OO. demande à Metro Bilbao et à l'entreprise adjudicatrice de fournir au personnel les moyens appropriés pour faire face aux situations d '"extrême violence".

Ez dute denbora askorik trenak garbitu eta errebisatzeko, gauerditik goizeko bostak arte, tarte horretan bakarrik egoten baita geldi metroa. 05:30ean Bilboko Metroko lehen trena atera da Basauriko tailerretik.
Image archivée de plusieurs unités du métro de Bilbao.

Le syndicat CC. OO a dénoncé une « agression brutale » de la part d'un groupe de graffitis par deux agents de sécurité privée du métro à la gare d'Urduliz, qui ,selon la centrale, ont frappé les deux professionnels alors qu'ils tentaient d'empêcher la peinture d'un mètre.

Les soignants agressés (dont l'un a subi une coupure et deux doigts d'une main fracturés) sont en congé, mais hors de danger, et ont porté plainte auprès de l'Ertzaintza, a rapporté le syndicat.

Comme il l'a indiqué dans un communiqué, les faits se sont produits vers 22h10hier, lorsque les deux gardes ont constaté qu' une équipe de neuf graffitis s'était rendue à la gare d'Urduliz et avait commencé à peindre un convoi.

En essayant d'empêcher l'action, le groupe a « brutalement attaqué » les deux professionnels et les graffitis ont fui la station après l'attaque.

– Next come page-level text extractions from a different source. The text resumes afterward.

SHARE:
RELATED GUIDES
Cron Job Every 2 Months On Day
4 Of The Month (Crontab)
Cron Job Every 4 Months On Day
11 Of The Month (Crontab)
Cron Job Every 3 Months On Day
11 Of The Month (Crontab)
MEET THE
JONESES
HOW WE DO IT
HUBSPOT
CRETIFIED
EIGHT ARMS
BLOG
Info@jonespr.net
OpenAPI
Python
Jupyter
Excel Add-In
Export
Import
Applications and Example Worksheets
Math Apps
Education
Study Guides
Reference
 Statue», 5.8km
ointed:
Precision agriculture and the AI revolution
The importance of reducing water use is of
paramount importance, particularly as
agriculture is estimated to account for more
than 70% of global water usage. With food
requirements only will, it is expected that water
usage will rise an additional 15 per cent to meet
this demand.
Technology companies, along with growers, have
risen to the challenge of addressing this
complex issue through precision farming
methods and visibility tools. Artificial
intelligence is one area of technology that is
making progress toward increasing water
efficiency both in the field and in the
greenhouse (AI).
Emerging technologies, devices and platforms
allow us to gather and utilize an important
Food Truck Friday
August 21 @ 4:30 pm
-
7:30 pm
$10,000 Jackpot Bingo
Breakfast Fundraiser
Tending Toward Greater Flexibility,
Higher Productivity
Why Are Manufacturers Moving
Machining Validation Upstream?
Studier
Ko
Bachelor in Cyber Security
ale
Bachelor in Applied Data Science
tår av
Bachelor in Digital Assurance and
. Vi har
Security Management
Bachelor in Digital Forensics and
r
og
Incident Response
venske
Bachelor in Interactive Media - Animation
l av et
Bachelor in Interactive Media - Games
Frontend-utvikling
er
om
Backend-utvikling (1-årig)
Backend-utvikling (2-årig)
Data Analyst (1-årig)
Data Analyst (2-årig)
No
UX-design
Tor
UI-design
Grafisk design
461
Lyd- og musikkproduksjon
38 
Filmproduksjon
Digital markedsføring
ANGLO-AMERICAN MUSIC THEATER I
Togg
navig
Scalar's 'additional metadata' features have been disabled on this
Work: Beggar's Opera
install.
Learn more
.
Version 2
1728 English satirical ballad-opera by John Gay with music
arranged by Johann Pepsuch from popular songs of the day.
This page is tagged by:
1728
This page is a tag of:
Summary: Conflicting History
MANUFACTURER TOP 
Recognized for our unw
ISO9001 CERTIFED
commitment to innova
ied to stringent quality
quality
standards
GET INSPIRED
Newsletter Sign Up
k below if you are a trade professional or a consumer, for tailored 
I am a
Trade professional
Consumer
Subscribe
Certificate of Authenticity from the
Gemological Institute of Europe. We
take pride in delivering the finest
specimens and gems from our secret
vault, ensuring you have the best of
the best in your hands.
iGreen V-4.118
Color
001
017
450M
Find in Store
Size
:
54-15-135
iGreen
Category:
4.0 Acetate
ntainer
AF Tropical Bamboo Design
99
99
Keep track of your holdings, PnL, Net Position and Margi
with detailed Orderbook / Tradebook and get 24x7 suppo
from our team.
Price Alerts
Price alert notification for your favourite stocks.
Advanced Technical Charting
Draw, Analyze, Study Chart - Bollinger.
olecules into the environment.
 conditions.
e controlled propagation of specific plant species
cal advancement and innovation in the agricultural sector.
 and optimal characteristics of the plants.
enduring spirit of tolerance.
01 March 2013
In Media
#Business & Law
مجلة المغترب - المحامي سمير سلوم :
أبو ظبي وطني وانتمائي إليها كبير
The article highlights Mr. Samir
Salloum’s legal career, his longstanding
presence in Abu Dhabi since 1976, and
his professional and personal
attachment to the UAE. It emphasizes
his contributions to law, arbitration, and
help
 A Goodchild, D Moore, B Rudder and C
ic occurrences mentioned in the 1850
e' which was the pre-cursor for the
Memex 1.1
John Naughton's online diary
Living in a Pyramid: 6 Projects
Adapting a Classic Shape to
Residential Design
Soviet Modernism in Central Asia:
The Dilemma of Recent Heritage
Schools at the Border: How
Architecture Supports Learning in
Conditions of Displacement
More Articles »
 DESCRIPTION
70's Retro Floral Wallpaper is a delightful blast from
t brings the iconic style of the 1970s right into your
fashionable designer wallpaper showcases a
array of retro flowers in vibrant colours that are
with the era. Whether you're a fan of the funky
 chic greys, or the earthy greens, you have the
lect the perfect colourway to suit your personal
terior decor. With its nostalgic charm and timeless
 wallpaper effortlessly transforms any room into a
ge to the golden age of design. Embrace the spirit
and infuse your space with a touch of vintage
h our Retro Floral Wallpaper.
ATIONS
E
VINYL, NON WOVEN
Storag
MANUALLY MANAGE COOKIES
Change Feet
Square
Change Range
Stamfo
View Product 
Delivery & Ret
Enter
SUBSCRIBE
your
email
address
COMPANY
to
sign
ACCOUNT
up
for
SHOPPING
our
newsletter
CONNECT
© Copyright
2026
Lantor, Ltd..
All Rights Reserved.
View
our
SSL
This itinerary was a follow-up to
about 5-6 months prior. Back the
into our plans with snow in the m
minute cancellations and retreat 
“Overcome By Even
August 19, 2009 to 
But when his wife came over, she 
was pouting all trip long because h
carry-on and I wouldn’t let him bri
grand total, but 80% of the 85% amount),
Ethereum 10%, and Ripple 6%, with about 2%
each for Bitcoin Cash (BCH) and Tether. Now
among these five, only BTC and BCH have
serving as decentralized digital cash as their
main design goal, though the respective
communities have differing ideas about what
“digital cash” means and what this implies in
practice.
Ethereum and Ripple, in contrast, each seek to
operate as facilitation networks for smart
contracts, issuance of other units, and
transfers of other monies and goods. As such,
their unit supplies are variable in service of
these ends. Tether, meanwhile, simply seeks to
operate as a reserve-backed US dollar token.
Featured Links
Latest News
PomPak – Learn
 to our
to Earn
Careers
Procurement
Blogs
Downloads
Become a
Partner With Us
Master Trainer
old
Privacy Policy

L'Ertzaintza et le personnel de santé se sont rendus sur place pour s'occuper des deux soignants, qui ont ensuite été transférés à l'hôpital d'Urduliz .

Le syndicat CC. OO. a condamné "un autre épisode insupportable de violence à l'encontre de ceux qui font un travail essentiel pour assurer la sécurité des usagers des transports publics".

La centrale a demandé à Metro Bilbao et à la société adjudicatrice du service de sécurité I-SEC Aviation Security de prendre immédiatement des mesures efficaces pour protéger les travailleurs.

Le syndicat a demandé, entre autres, laremise du spray de poivre à des agents de sécurité, "comme c'est le cas à Renfe ou à ADIF à la gare de Copenhague", à Bilbao.